Michal Shavit (11-12 am)
The role of sign indefinite invariants in shaping turbulent energy cascades
Non linear systems with two quadratic invariants might appear exceptional. Yet alongside two dimensional hydrodynamics, classical geophysical systems at various scales conserve quadratic energy, despite being governed by quadratic nonlinear equations. Energy conservation is accompanied by an additional quadratic invariant that is not necessarily sign-definite. These systems include internal gravity waves on a vertical plane, Rossby waves in the mid-latitude beta-plane and inertial waves.

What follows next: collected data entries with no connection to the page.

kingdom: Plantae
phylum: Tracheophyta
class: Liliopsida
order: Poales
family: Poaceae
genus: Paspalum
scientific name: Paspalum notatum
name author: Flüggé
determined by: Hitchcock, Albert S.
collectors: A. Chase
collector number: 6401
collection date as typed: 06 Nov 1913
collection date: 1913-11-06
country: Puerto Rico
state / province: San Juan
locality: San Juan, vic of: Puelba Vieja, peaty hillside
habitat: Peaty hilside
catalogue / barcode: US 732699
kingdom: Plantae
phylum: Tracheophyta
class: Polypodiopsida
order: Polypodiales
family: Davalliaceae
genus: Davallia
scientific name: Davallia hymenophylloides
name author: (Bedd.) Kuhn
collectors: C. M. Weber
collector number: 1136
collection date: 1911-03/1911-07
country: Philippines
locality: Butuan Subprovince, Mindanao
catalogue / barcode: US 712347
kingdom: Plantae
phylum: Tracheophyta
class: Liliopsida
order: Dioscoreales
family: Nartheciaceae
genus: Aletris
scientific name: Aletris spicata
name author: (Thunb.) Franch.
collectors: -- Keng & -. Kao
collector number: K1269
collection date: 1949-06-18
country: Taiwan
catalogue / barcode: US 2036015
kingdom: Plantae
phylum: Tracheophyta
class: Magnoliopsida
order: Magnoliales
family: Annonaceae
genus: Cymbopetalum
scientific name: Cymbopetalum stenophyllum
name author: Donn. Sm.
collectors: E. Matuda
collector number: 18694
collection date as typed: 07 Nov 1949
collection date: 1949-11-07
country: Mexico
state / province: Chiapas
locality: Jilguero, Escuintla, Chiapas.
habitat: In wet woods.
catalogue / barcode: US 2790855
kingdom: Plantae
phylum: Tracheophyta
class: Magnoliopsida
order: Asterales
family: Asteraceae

Unlike two-dimensional hydrodynamics, where no waves can exist, waves are a prominent part of energy transfer in geophysical systems and play an essential dynamical role in the local environment. These systems are non isotropic, which complicates their analytical study with respect to isotropic wave systems. I will demonstrate that the mathematical structure of the PDE's governing these systems suggests a non canonical choice of variables for writing a kinetic equation for the energy density. This choice enables an efficient derivation of the kinetic equation while describing the system in terms of physically natural variables. I will show that the existence of a second quadratic invariant, regardless of its sign-definiteness, significantly simplifies the kinetic equation and leads to additional conservation laws for resonant interactions. This simplification allows me to find analytically the isotropic part of the turbulent energy spectrum (integrated over the angle). I will show that it has a Kolmogorov-Zakharov scaling analogously to isotropic systems. If time permits, I will discuss physically relevant scenarios in which the sign indefinite quadratic invariant of internal gravity and inertial waves can play a role akin to the enstrophy of two-dimensional hydrodynamics in driving an inverse energy cascade from small to large scales. (This talk is based on a joint work with Jalal Shatah and Oliver Buhler)
Ilya Esin (1-2 pm)
Taming heating and energy dissipation in driven topological systems
In this talk, I will discuss energy dissipation and heating in slowly driven quantum systems, focusing on topological driving schemes. In the first part of my talk, I will present a system in which many-body dynamics lead to the emergence of a quasi-steady state with a high entropy density and yet robust topological transport. I will explain the mechanisms behind this phenomenon and demonstrate the emergence of the quasi-steady state on an exactly solvable strongly coupled fermionic model. In the second part of my talk, I will show that the dissipation of energy in nearly adiabatic quantum systems is linked to the quantum geometry of the problem. Interestingly, this result implies a topological bound on the energy dissipation rate in a class of topological systems. Our findings uncover new connections between topology and dissipation in slowly driven quantum systems, shedding light on their fundamental properties and potential for practical applications, such as the development of optimized driving protocols for topological drives.